A look inside the Bailey Health Center during the pandemic

Tasked+with+responding+to+the+unexpected+surge+of+cases+caused+by+the+Delta+Variant%2C+Dr.+Goldstein+praised+the+resilience+and+dedication+of+the+Bailey+Health+Center+Staff%2C+some+of+whom+are+picture+above.+%28Photo+by+Pierson+White+24%29

Tasked with responding to the unexpected surge of cases caused by the Delta Variant, Dr. Goldstein praised the resilience and dedication of the Bailey Health Center Staff, some of whom are picture above. (Photo by Pierson White ’24)

Baris Yazici

Since the beginning of the pandemic, the Bailey Health Center has been the epicenter of the fight against COVID-19 at Lafayette. Even though many students visited the center this semester, few are likely familiar with the specific challenges the center faced, the logistics behind its current operations or the changes caused by the pandemic.

“It is, quite frankly, exhausting managing all the moving parts that it takes to manage not only the covid patients but all the layering on top of that. The testing, the administrative aspects of managing the public health [and] the communication,” Director of Health Services Dr. Jeffrey Goldstein said. “The process is physically and emotionally exhausting.”

Even though the health center has been working over the summer to ensure that students were vaccinated, the beginning of the year turned out to be different than they expected.

“Our mindset coming into the semester was that the vaccines would come on board and we would be in great shape to go back to normal.
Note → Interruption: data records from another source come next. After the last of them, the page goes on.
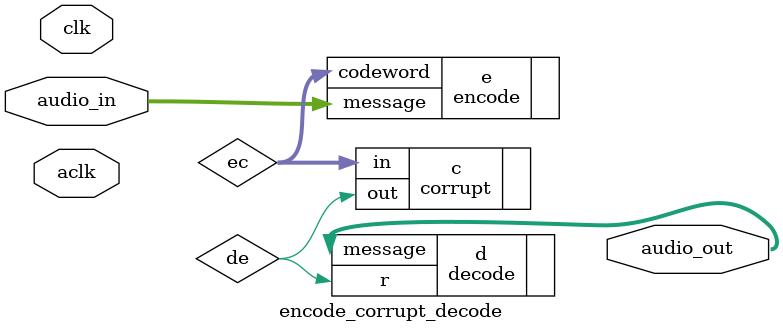
<source format=v>
module encode_corrupt_decode (audio_in, aclk, clk, audio_out);
	input [5:0] audio_in;
	input aclk;
	input clk;
	output [5:0] audio_out;

	wire [5:0] ec;
	wire [5:0] cd;

	encode	e	(	.message(audio_in), .codeword(ec)			);
	corrupt	c	(	.in(ec),	.out(de)			);
	decode	d	(	.r(de),	.message(audio_out)	);

endmodule
</source>
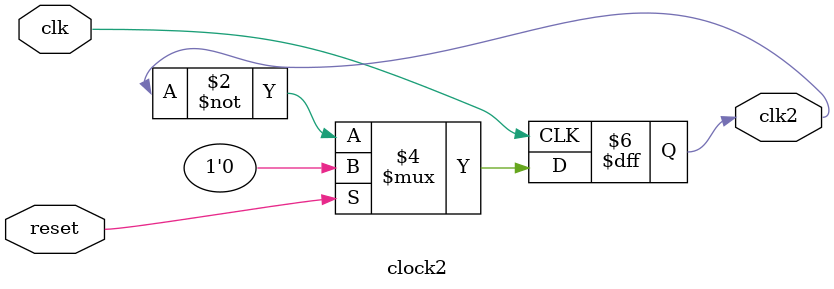
<source format=v>
module clock2(clk,reset,clk2);

	input clk,reset;
	output reg clk2;
	
	always @(posedge clk)
		begin
			if (reset)
				clk2<=1'b0;
			else
				clk2<=~clk2;	
		end
		
		
	
	
endmodule
</source>
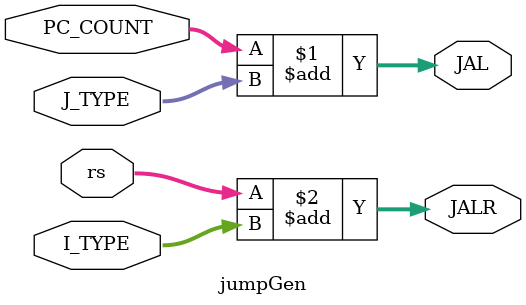
<source format=v>
`timescale 1ns / 1ps


module jumpGen(
    input [31:0] J_TYPE,
    input [31:0] I_TYPE,
    input [31:0] rs,
    input [31:0] PC_COUNT,
    output [31:0] JAL,
    output [31:0] JALR
    );
    
    assign JAL = (PC_COUNT) + J_TYPE;
    assign JALR = rs + I_TYPE;

endmodule

</source>
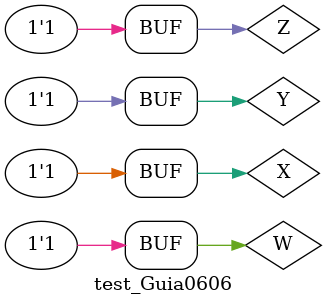
<source format=v>

module Guia0606 (output s, 
                 input  X, 
                 input  Y,
                 input  W,
                 input  Z);
    assign s = (X | W) & (X | ~W) & (~Y | ~W | ~Z);
endmodule 

module test_Guia0606; 
// ------------------------- definir dados 
    reg  X; 
    reg  Y; 
    reg  W;
    reg  Z;
    wire s;  

    Guia0606 modulo06 (s, X, Y, W, Z); 

// ------------------------- parte principal 
    initial 
    begin : main 
        $display("Guia_0606 - Cauã Costa Alves - 855926"); 
        $display("Modulo da questão 6"); 
        $display("   X    Y    W    Z   s"); 
        
        $monitor("%4b %4b %4b %4b %4b", X, Y, W, Z, s); 

        X = 1'b0;  Y = 1'b0;  W = 1'b0;  Z = 1'b0;
        #1      X = 1'b0;  Y = 1'b0;  W = 1'b0;  Z = 1'b1;
        #1      X = 1'b0;  Y = 1'b1;  W = 1'b0;  Z = 1'b0;
        #1      X = 1'b0;  Y = 1'b1;  W = 1'b0;  Z = 1'b1;
        #1      X = 1'b0;  Y = 1'b1;  W = 1'b1;  Z = 1'b0;
        #1      X = 1'b0;  Y = 1'b1;  W = 1'b1;  Z = 1'b1;
        #1      X = 1'b1;  Y = 1'b0;  W = 1'b0;  Z = 1'b0;
        #1      X = 1'b1;  Y = 1'b0;  W = 1'b0;  Z = 1'b1;
        #1      X = 1'b1;  Y = 1'b0;  W = 1'b1;  Z = 1'b0;
        #1      X = 1'b1;  Y = 1'b0;  W = 1'b1;  Z = 1'b1;
        #1      X = 1'b1;  Y = 1'b1;  W = 1'b0;  Z = 1'b0;
        #1      X = 1'b1;  Y = 1'b1;  W = 1'b0;  Z = 1'b1;
        #1      X = 1'b1;  Y = 1'b1;  W = 1'b1;  Z = 1'b0;
        #1      X = 1'b1;  Y = 1'b1;  W = 1'b1;  Z = 1'b1;
    end 

endmodule  

</source>
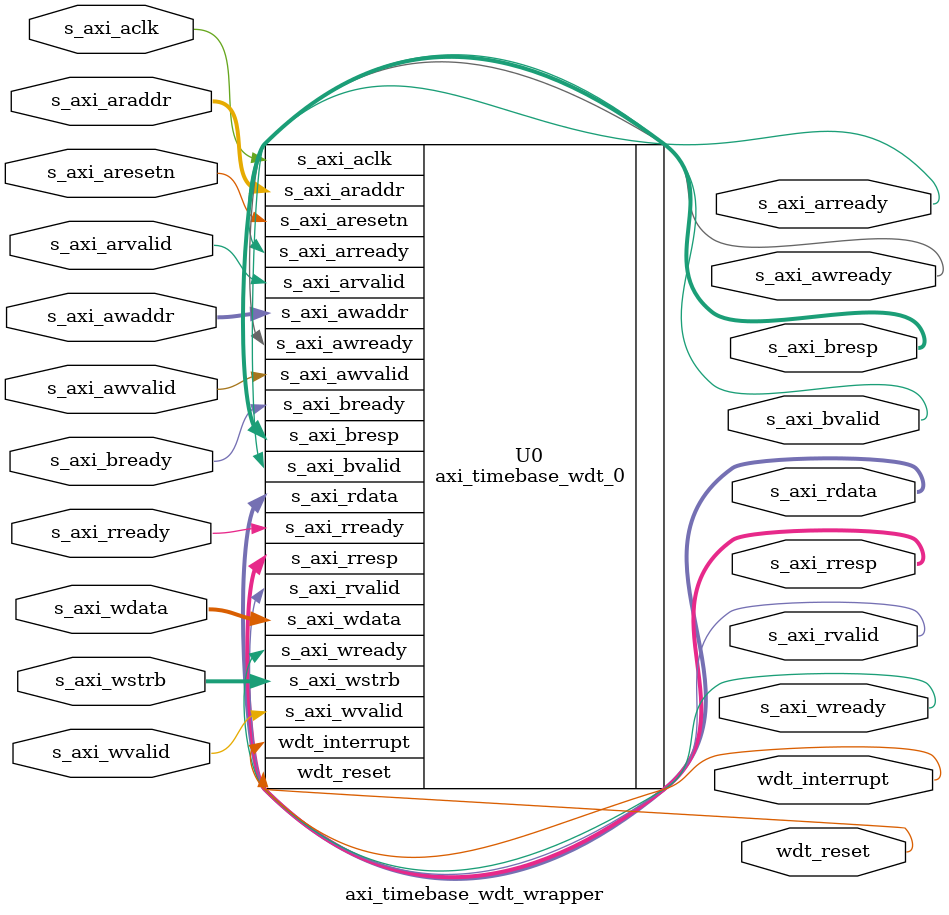
<source format=sv>
module axi_timebase_wdt_wrapper (
    input logic [5:0] s_axi_araddr,
    output logic s_axi_arready,
    input logic s_axi_arvalid,
    input logic [5:0] s_axi_awaddr,
    output logic s_axi_awready,
    input logic s_axi_awvalid,
    input logic s_axi_bready,
    output logic [1:0] s_axi_bresp,
    output logic s_axi_bvalid,
    output logic [31:0] s_axi_rdata,
    input logic s_axi_rready,
    output logic [1:0] s_axi_rresp,
    output logic s_axi_rvalid,
    input logic [31:0] s_axi_wdata,
    output logic s_axi_wready,
    input logic [3:0] s_axi_wstrb,
    input logic s_axi_wvalid,
    input logic s_axi_aclk,
    input logic s_axi_aresetn,
    output logic wdt_interrupt,
    output logic wdt_reset
);

    // VHDL Instance
    axi_timebase_wdt_0 U0 (
        .s_axi_araddr(s_axi_araddr),
        .s_axi_arready(s_axi_arready),
        .s_axi_arvalid(s_axi_arvalid),
        .s_axi_awaddr(s_axi_awaddr),
        .s_axi_awready(s_axi_awready),
        .s_axi_awvalid(s_axi_awvalid),
        .s_axi_bready(s_axi_bready),
        .s_axi_bresp(s_axi_bresp),
        .s_axi_bvalid(s_axi_bvalid),
        .s_axi_rdata(s_axi_rdata),
        .s_axi_rready(s_axi_rready),
        .s_axi_rresp(s_axi_rresp),
        .s_axi_rvalid(s_axi_rvalid),
        .s_axi_wdata(s_axi_wdata),
        .s_axi_wready(s_axi_wready),
        .s_axi_wstrb(s_axi_wstrb),
        .s_axi_wvalid(s_axi_wvalid),
        .s_axi_aclk(s_axi_aclk),
        .s_axi_aresetn(s_axi_aresetn),
        .wdt_interrupt(wdt_interrupt),
        .wdt_reset(wdt_reset)
    );

endmodule
</source>
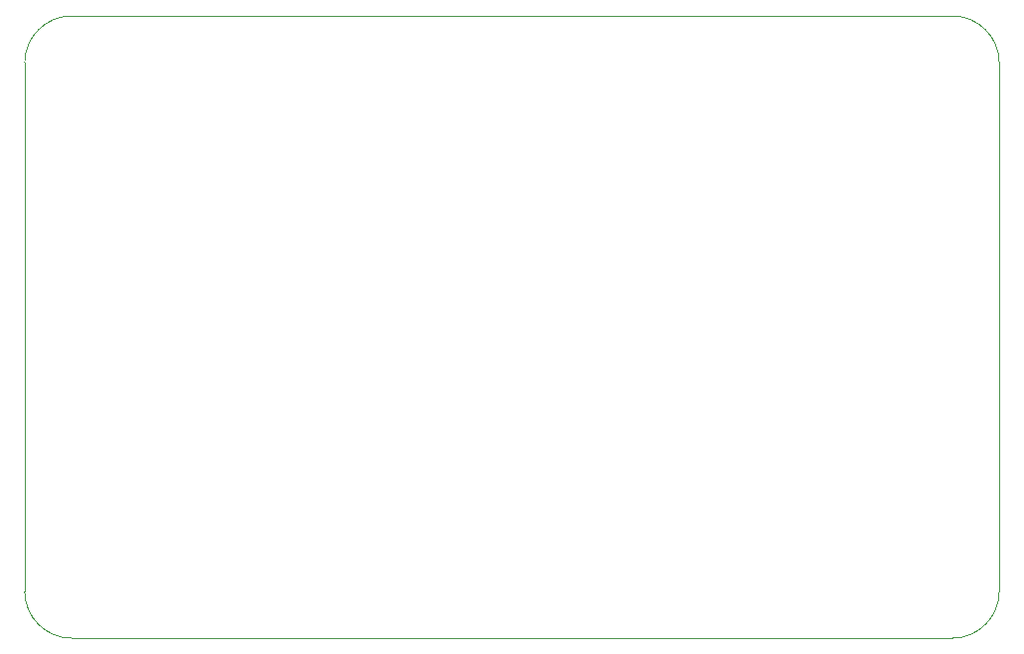
<source format=gm1>
G04 #@! TF.GenerationSoftware,KiCad,Pcbnew,6.0.0-d3dd2cf0fa~116~ubuntu20.04.1*
G04 #@! TF.CreationDate,2022-01-09T15:49:13-07:00*
G04 #@! TF.ProjectId,software_dev_board,736f6674-7761-4726-955f-6465765f626f,A*
G04 #@! TF.SameCoordinates,Original*
G04 #@! TF.FileFunction,Profile,NP*
%FSLAX46Y46*%
G04 Gerber Fmt 4.6, Leading zero omitted, Abs format (unit mm)*
G04 Created by KiCad (PCBNEW 6.0.0-d3dd2cf0fa~116~ubuntu20.04.1) date 2022-01-09 15:49:13*
%MOMM*%
%LPD*%
G01*
G04 APERTURE LIST*
G04 #@! TA.AperFunction,Profile*
%ADD10C,0.050000*%
G04 #@! TD*
G04 APERTURE END LIST*
D10*
X183000000Y-76400000D02*
X183000000Y-121400000D01*
X183000000Y-76400000D02*
G75*
G03*
X179000000Y-72400000I-4000000J0D01*
G01*
X100000000Y-121400000D02*
X100000000Y-76400000D01*
X104000000Y-72400000D02*
G75*
G03*
X100000000Y-76400000I0J-4000000D01*
G01*
X104000000Y-72400000D02*
X179000000Y-72400000D01*
X179000000Y-125400000D02*
X104000000Y-125400000D01*
X100000000Y-121400000D02*
G75*
G03*
X104000000Y-125400000I4000000J0D01*
G01*
X179000000Y-125400000D02*
G75*
G03*
X183000000Y-121400000I0J4000000D01*
G01*
M02*

</source>
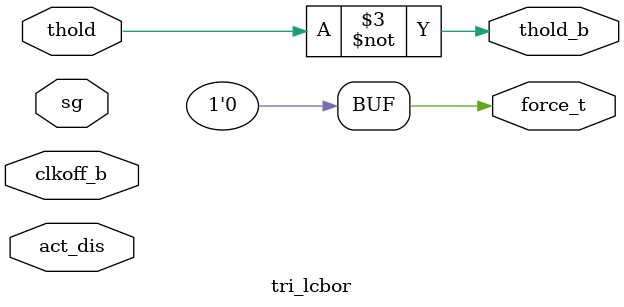
<source format=v>

`timescale 1 ns / 1 ns


module tri_lcbor(clkoff_b, thold, sg, act_dis, force_t, thold_b);
   input      clkoff_b;
   input      thold;
   input      sg;
   input      act_dis;
   output     force_t;
   output     thold_b;

   (* analysis_not_referenced="true" *)
   wire       unused;

   assign unused = clkoff_b | sg | act_dis;

   assign force_t = 1'b0;
   assign thold_b = (~thold);
endmodule

</source>
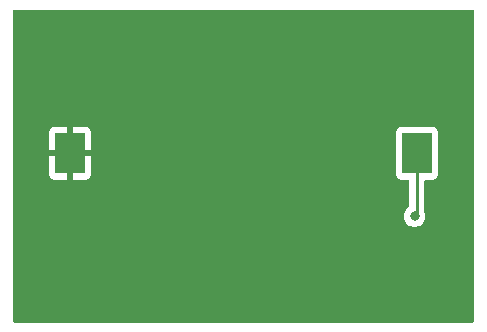
<source format=gbr>
%TF.GenerationSoftware,KiCad,Pcbnew,7.0.9*%
%TF.CreationDate,2023-11-14T02:28:07+09:00*%
%TF.ProjectId,coincall,636f696e-6361-46c6-9c2e-6b696361645f,rev?*%
%TF.SameCoordinates,Original*%
%TF.FileFunction,Copper,L2,Bot*%
%TF.FilePolarity,Positive*%
%FSLAX46Y46*%
G04 Gerber Fmt 4.6, Leading zero omitted, Abs format (unit mm)*
G04 Created by KiCad (PCBNEW 7.0.9) date 2023-11-14 02:28:07*
%MOMM*%
%LPD*%
G01*
G04 APERTURE LIST*
%TA.AperFunction,SMDPad,CuDef*%
%ADD10R,2.540000X3.510000*%
%TD*%
%TA.AperFunction,ViaPad*%
%ADD11C,0.800000*%
%TD*%
%TA.AperFunction,Conductor*%
%ADD12C,0.250000*%
%TD*%
G04 APERTURE END LIST*
D10*
%TO.P,BT1,1,+*%
%TO.N,VCC*%
X141680000Y-73660000D03*
%TO.P,BT1,2,-*%
%TO.N,GND*%
X112320000Y-73660000D03*
%TD*%
D11*
%TO.N,GND*%
X112500000Y-79500000D03*
%TO.N,VCC*%
X141500000Y-79000000D03*
%TD*%
D12*
%TO.N,GND*%
X112320000Y-79320000D02*
X112500000Y-79500000D01*
X112320000Y-73660000D02*
X112320000Y-79320000D01*
%TO.N,VCC*%
X141500000Y-79000000D02*
X141680000Y-78820000D01*
X141680000Y-78820000D02*
X141680000Y-73660000D01*
%TD*%
%TA.AperFunction,Conductor*%
%TO.N,GND*%
G36*
X146443039Y-61519685D02*
G01*
X146488794Y-61572489D01*
X146500000Y-61624000D01*
X146500000Y-87876000D01*
X146480315Y-87943039D01*
X146427511Y-87988794D01*
X146376000Y-88000000D01*
X107624000Y-88000000D01*
X107556961Y-87980315D01*
X107511206Y-87927511D01*
X107500000Y-87876000D01*
X107500000Y-73910000D01*
X110550000Y-73910000D01*
X110550000Y-75462844D01*
X110556401Y-75522372D01*
X110556403Y-75522379D01*
X110606645Y-75657086D01*
X110606649Y-75657093D01*
X110692809Y-75772187D01*
X110692812Y-75772190D01*
X110807906Y-75858350D01*
X110807913Y-75858354D01*
X110942620Y-75908596D01*
X110942627Y-75908598D01*
X111002155Y-75914999D01*
X111002172Y-75915000D01*
X112070000Y-75915000D01*
X112070000Y-73910000D01*
X112570000Y-73910000D01*
X112570000Y-75915000D01*
X113637828Y-75915000D01*
X113637844Y-75914999D01*
X113697372Y-75908598D01*
X113697379Y-75908596D01*
X113832086Y-75858354D01*
X113832093Y-75858350D01*
X113947187Y-75772190D01*
X113947190Y-75772187D01*
X114033350Y-75657093D01*
X114033354Y-75657086D01*
X114083596Y-75522379D01*
X114083598Y-75522372D01*
X114089996Y-75462870D01*
X139909500Y-75462870D01*
X139909501Y-75462876D01*
X139915908Y-75522483D01*
X139966202Y-75657328D01*
X139966206Y-75657335D01*
X140052452Y-75772544D01*
X140052455Y-75772547D01*
X140167664Y-75858793D01*
X140167671Y-75858797D01*
X140212618Y-75875561D01*
X140302517Y-75909091D01*
X140362127Y-75915500D01*
X140930500Y-75915499D01*
X140997539Y-75935183D01*
X141043294Y-75987987D01*
X141054500Y-76039499D01*
X141054500Y-78147414D01*
X141034815Y-78214453D01*
X141003386Y-78247732D01*
X140894127Y-78327113D01*
X140767466Y-78467785D01*
X140672821Y-78631715D01*
X140672818Y-78631722D01*
X140614327Y-78811740D01*
X140614326Y-78811744D01*
X140594540Y-79000000D01*
X140614326Y-79188256D01*
X140614327Y-79188259D01*
X140672818Y-79368277D01*
X140672821Y-79368284D01*
X140767467Y-79532216D01*
X140894129Y-79672888D01*
X141047265Y-79784148D01*
X141047270Y-79784151D01*
X141220192Y-79861142D01*
X141220197Y-79861144D01*
X141405354Y-79900500D01*
X141405355Y-79900500D01*
X141594644Y-79900500D01*
X141594646Y-79900500D01*
X141779803Y-79861144D01*
X141952730Y-79784151D01*
X142105871Y-79672888D01*
X142232533Y-79532216D01*
X142327179Y-79368284D01*
X142385674Y-79188256D01*
X142405460Y-79000000D01*
X142385674Y-78811744D01*
X142327179Y-78631716D01*
X142322110Y-78622936D01*
X142305500Y-78560940D01*
X142305500Y-76039499D01*
X142325185Y-75972460D01*
X142377989Y-75926705D01*
X142429500Y-75915499D01*
X142997871Y-75915499D01*
X142997872Y-75915499D01*
X143057483Y-75909091D01*
X143192331Y-75858796D01*
X143307546Y-75772546D01*
X143393796Y-75657331D01*
X143444091Y-75522483D01*
X143450500Y-75462873D01*
X143450499Y-71857128D01*
X143444091Y-71797517D01*
X143393884Y-71662906D01*
X143393797Y-71662671D01*
X143393793Y-71662664D01*
X143307547Y-71547455D01*
X143307544Y-71547452D01*
X143192335Y-71461206D01*
X143192328Y-71461202D01*
X143057482Y-71410908D01*
X143057483Y-71410908D01*
X142997883Y-71404501D01*
X142997881Y-71404500D01*
X142997873Y-71404500D01*
X142997864Y-71404500D01*
X140362129Y-71404500D01*
X140362123Y-71404501D01*
X140302516Y-71410908D01*
X140167671Y-71461202D01*
X140167664Y-71461206D01*
X140052455Y-71547452D01*
X140052452Y-71547455D01*
X139966206Y-71662664D01*
X139966202Y-71662671D01*
X139915908Y-71797517D01*
X139909501Y-71857116D01*
X139909501Y-71857123D01*
X139909500Y-71857135D01*
X139909500Y-75462870D01*
X114089996Y-75462870D01*
X114089999Y-75462844D01*
X114090000Y-75462827D01*
X114090000Y-73910000D01*
X112570000Y-73910000D01*
X112070000Y-73910000D01*
X110550000Y-73910000D01*
X107500000Y-73910000D01*
X107500000Y-73410000D01*
X110550000Y-73410000D01*
X112070000Y-73410000D01*
X112070000Y-71405000D01*
X112570000Y-71405000D01*
X112570000Y-73410000D01*
X114090000Y-73410000D01*
X114090000Y-71857172D01*
X114089999Y-71857155D01*
X114083598Y-71797627D01*
X114083596Y-71797620D01*
X114033354Y-71662913D01*
X114033350Y-71662906D01*
X113947190Y-71547812D01*
X113947187Y-71547809D01*
X113832093Y-71461649D01*
X113832086Y-71461645D01*
X113697379Y-71411403D01*
X113697372Y-71411401D01*
X113637844Y-71405000D01*
X112570000Y-71405000D01*
X112070000Y-71405000D01*
X111002155Y-71405000D01*
X110942627Y-71411401D01*
X110942620Y-71411403D01*
X110807913Y-71461645D01*
X110807906Y-71461649D01*
X110692812Y-71547809D01*
X110692809Y-71547812D01*
X110606649Y-71662906D01*
X110606645Y-71662913D01*
X110556403Y-71797620D01*
X110556401Y-71797627D01*
X110550000Y-71857155D01*
X110550000Y-73410000D01*
X107500000Y-73410000D01*
X107500000Y-61624000D01*
X107519685Y-61556961D01*
X107572489Y-61511206D01*
X107624000Y-61500000D01*
X146376000Y-61500000D01*
X146443039Y-61519685D01*
G37*
%TD.AperFunction*%
%TD*%
M02*

</source>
None of us, including the infectious disease experts around the country, would have predicted what occurred both in the US and on our campus in regards to the rate of breakthrough infections,” Goldstein explained.

This somewhat optimistic expectation made it even more challenging for the Health Center to respond to the sudden need for resources to alleviate the recent spike in cases.

“We were somewhat unprepared for the rate of breakthrough cases,” Goldstein said. “We keep going, we’re all doing this because we love what we do. However, you can imagine, there is a physical and an emotional aspect of this. We are a resilient bunch, but we’re not immune to fatigue and exhaustion.”

Goldstein is the only college health physician at Lafayette College, meaning there is one physician for 2,709 students. He is also the administrative head of the department.

“I’m trying to manage all the administrative responsibilities, and the public health responsibility is fairly enormous, too,” Goldstein said.

“We are faced with the fact that there are times when the resources we have at the college are insufficient to accommodate the daily needs of students requesting appointments. We try to manage the operations in creative ways to accommodate for the surge,” he added.

The health center is in a constant process of transformation due to the changing nature of the virus and students’ needs, dealing with insufficient resources makes their jobs harder. For example, when the Delta variant became known, the center had to change their whole testing strategy, Goldstein explained.

“We added some resources from a hospital network to help us with testing. Instead of doing one test at a time, we were doing ten tests at a time,” he said.

“Week by week, we look at different challenges that we’re faced with and try to make changes to accommodate a new curveball that the pandemic throws at us,” Goldstein said.

There were also some fundamental changes in response to the pandemic, both to the operation and the layout of the health center, in order to make it safer. According to Goldstein, the waiting room was hardly used in comparison to previous years, while last year, the office had separate entrances and separate exits.

“We used a greater area of the health center that we never used before. We tried to spread things out,” Goldstein said.

Goldstein stressed the importance and resilience of the staff at the center, none of whom responded to a request for comment.

“This staff of mine worked so hard and so tirelessly under very difficult situations to accommodate the students’ needs. I think most students appreciate it, but I want the students to understand that this staff has been in a fight for a long time and they have done a tremendous job,” Goldstein said. “Also understanding that we’re people, too. I think students have the impression that this is just something one has to do, but we all have insecurities. We all have stress and anxiety, and we’re not immune to all these. So, just maybe, getting the students to understand the amount of stress the healthcare providers here work under is important.”